Él inclina la cabeza, como quien saborea una pregunta antes de responder. Afuera, la lluvia sigue su danza frenética contra los adoquines, pero aquí dentro, el tiempo se pliega sobre sí mismo, como si la conversación tejiera su propia eternidad.
—Estrellas no… —repite él, jugando con la idea—. Pero notas musicales, sí. Atraparía las notas de una canción, un valsecito que pudieramos bailar...Las atraparía en un pentagrama invisible y compondría una melodía que solo tú podrías escuchar. Una canción sin final, porque algunas almas necesitan música más que palabras.
Ella sonríe, pero su mirada se vuelve seria por un instante.
—¿Y tendrías paciencia con mis distracciones de disléxica? —pregunta, como si la respuesta fuera un mapa para orientarse en la tormenta de su mente—. A veces me pierdo en mis pensamientos, en los detalles que otros no ven, en caminos que no llevan a ninguna parte.
Él entrelaza sus dedos con los de ella, como si sostuviera algo frágil y sagrado.
—Te esperaría en cada desvío, en cada recodo de tus pensamientos. Caminaría a tu lado aunque el sendero no tuviera lógica alguna. Porque algunas almas no están hechas para seguir líneas rectas, sino para danzar en espirales.
Ella aprieta su mano, sintiendo la calidez de una promesa que no ha sido dicha, pero que flota entre ellos como un hechizo.
—¿Y me darías la libertad de un águila para volar alto? —su voz es apenas un susurro, pero en su tono hay una súplica velada, el miedo de quien ha conocido jaulas disfrazadas de abrazos.
Él la mira con la intensidad de quien comprende lo que significa amar sin cadenas.
—No solo te daría la libertad, sino que me aseguraría de que tu vuelo sea eterno. Porque algunos amores no son nidos… son cielos abiertos.

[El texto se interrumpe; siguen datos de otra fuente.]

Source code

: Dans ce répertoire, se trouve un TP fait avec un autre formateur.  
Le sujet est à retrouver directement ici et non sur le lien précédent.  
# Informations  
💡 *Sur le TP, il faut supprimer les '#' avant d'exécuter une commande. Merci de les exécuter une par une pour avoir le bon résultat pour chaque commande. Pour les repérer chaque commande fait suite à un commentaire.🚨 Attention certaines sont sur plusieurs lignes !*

Ella cerró los ojos por un instante, dejando que sus palabras flotaran en el aire, como hojas mecidas por el viento. Cuántas veces le habían prometido libertad, solo para descubrir que era una cuerda larga, pero cuerda al fin. Cuántas veces había sentido el peso de miradas que la querían retener, domesticar su vuelo, recortar sus alas con la dulzura engañosa de la posesión. Pero en su voz, en la certeza con la que él hablaba, no había cadenas ocultas ni barrotes disfrazados de falsas y egoistas caricias. Había horizonte. Y en ese horizonte, ella se vio volando alto, sin miedo, sin dudas, con el viento a su favor y la certeza de que, por primera vez, alguien no quería atraparla, sino verla surcar el cielo sin mirar atrás. Alguien incluso dispuesto a lanzarse al vacío junto a ella, para volar juntos y fluir con el viento, en las subidas y bajadas de la vida.
La Giralda respiraba con ellos. En la mesa, dos tazas de chocolate aún humean, testigos de un instante suspendido entre el pasado y el futuro. Afuera, la tormenta arrecia. Adentro, una historia comienza a escribirse en la piel de las memorias del olvido, o que no sucedieron, o quizas si pero en mundos paralelos.
-Deberías olvidarme,Ari, y buscar una novia de verdad... dejar de responder en tus sueños, a mis preguntas, o sentir mi voz en tu corazón creyendo que es la tuya propia pero que digo... debo ser yo quien debe buscar a alguien real. Pero algo me retiene aquí y despierta las ansias de escribir sobre nosotros, y un amor único.
-Yo se, que tu existes, y un día, nos miraremos a los ojos y sabremos que esto es tan verdad como lo que hay ahí al otro lado del espejo. Te prometo, que cuando sepa tu nombre, iré a verte aunque sea a la Luna o el Polo Norte.
Es cierto, siempre olvido mi nombre cuando cruzo al otro lado...pero el me llamaba Maria... ignorando que María, era la mitad de mi nombre, como el era la otra mitad mía y yo le puse Ariel, porque de niña, cuando me acompañaba en la quimioterapia, me mostraba su don con los animales y las plantas, para que olvidara el dolor,y Ariel era el angel de la naturaleza... aparte era noble y jugueton como un león, salvo cuando se ponía serio, y rugía, vaya si rugía... Sobre todo cuando le tiraba de su pelo oscuro y ondulado. y le decía te quiero susurrandole al oido.